Com uma trilha sonora viva que ia desde as baladas românticas e teatrais da década de 80 às melodias pop com batidas contagiantes que estavam no auge, Glee conseguiu uma forte aliada em seu plano de entretenimento. As músicas tocadas na série não só eram um combustível fundamental para o enredo, que era centrado em um clube de coral, como também serviam de reforço para as lições e críticas que a série pretendia fazer. As canções executadas em cada episódio, escolhidas a dedo pelos criadores do show, adequavam-se precisamente com a situação problemática exposta para tal, além de unir o útil ao agradável, considerando que o elenco era incrivelmente talentoso, e o resultado dessa parceria se deu com as músicas cantadas em Glee ocupando o topo de todas as paradas musicais da época, de semana em semana.

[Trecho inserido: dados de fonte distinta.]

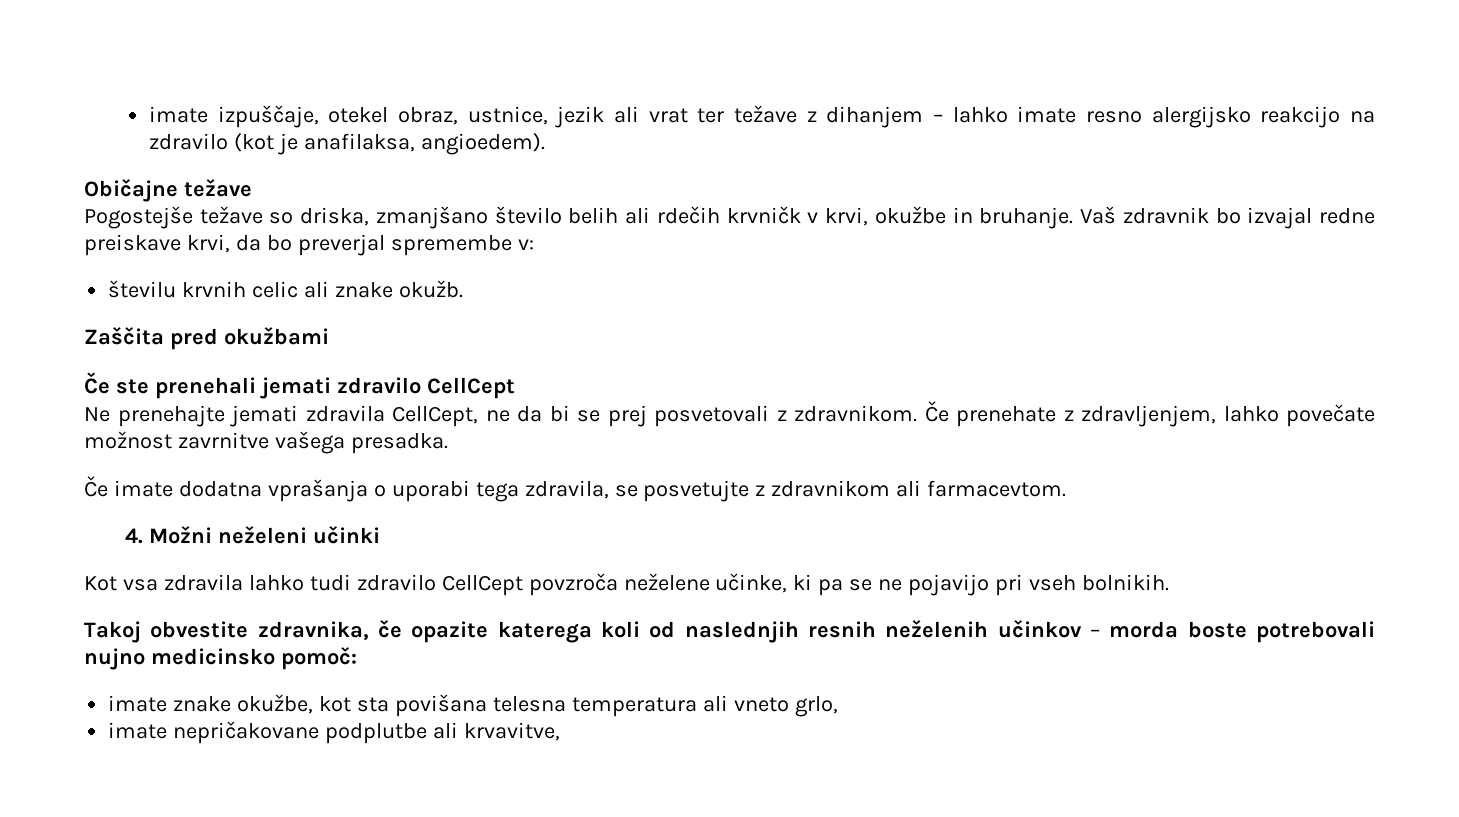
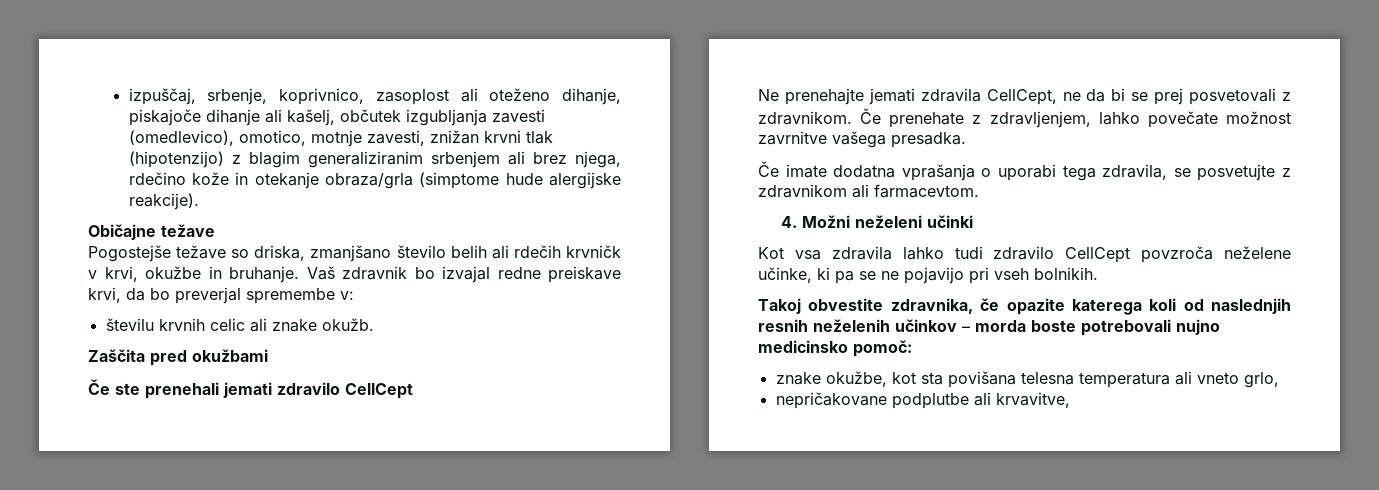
[149,105,1376,128] [149,133,545,155] imate izpuščaje, otekel obraz, ustnice, jezik ali vrat ter težave z dihanjem – lahko imate resno alergijsko reakcijo na zdravilo (kot je anafilaksa, angioedem). -> [128,88,621,105] [128,109,545,126] [128,130,553,147] [128,151,621,168] [128,172,621,189] [128,193,199,210] izpuščaj, srbenje, koprivnico, zasoplost ali oteženo dihanje, piskajoče dihanje ali kašelj, občutek izgubljanja zavesti (omedlevico), omotico, motnje zavesti, znižan krvni tlak (hipotenzijo) z blagim generaliziranim srbenjem ali brez njega, rdečino kože in otekanje obraza/grla (simptome hude alergijske reakcije).
[108,695,168,712] imate -> (912, 348) none
[108,722,168,739] imate -> (1279, 380) none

Glee abriu portas para que outros veículos comunicativos pudessem explorar e se dedicar ao mundo jovem da maneira como ele precisa ser visto hoje. Machismo, homofobia, transfobia e outras temáticas importantes que nos foram apresentadas puderam ser verdadeiramente debatidas, e é por isso que a série será lembrada para sempre. Por ser tão simples e entretanto tão absurdamente ousada, por ser tão clichê e ao mesmo tempo ter o poder de levar cada espectador a uma experiência própria e profunda, e por mesmo possuindo um roteiro que a princípio soe ingênuo, pôde ser capaz de transformar a vida de várias pessoas.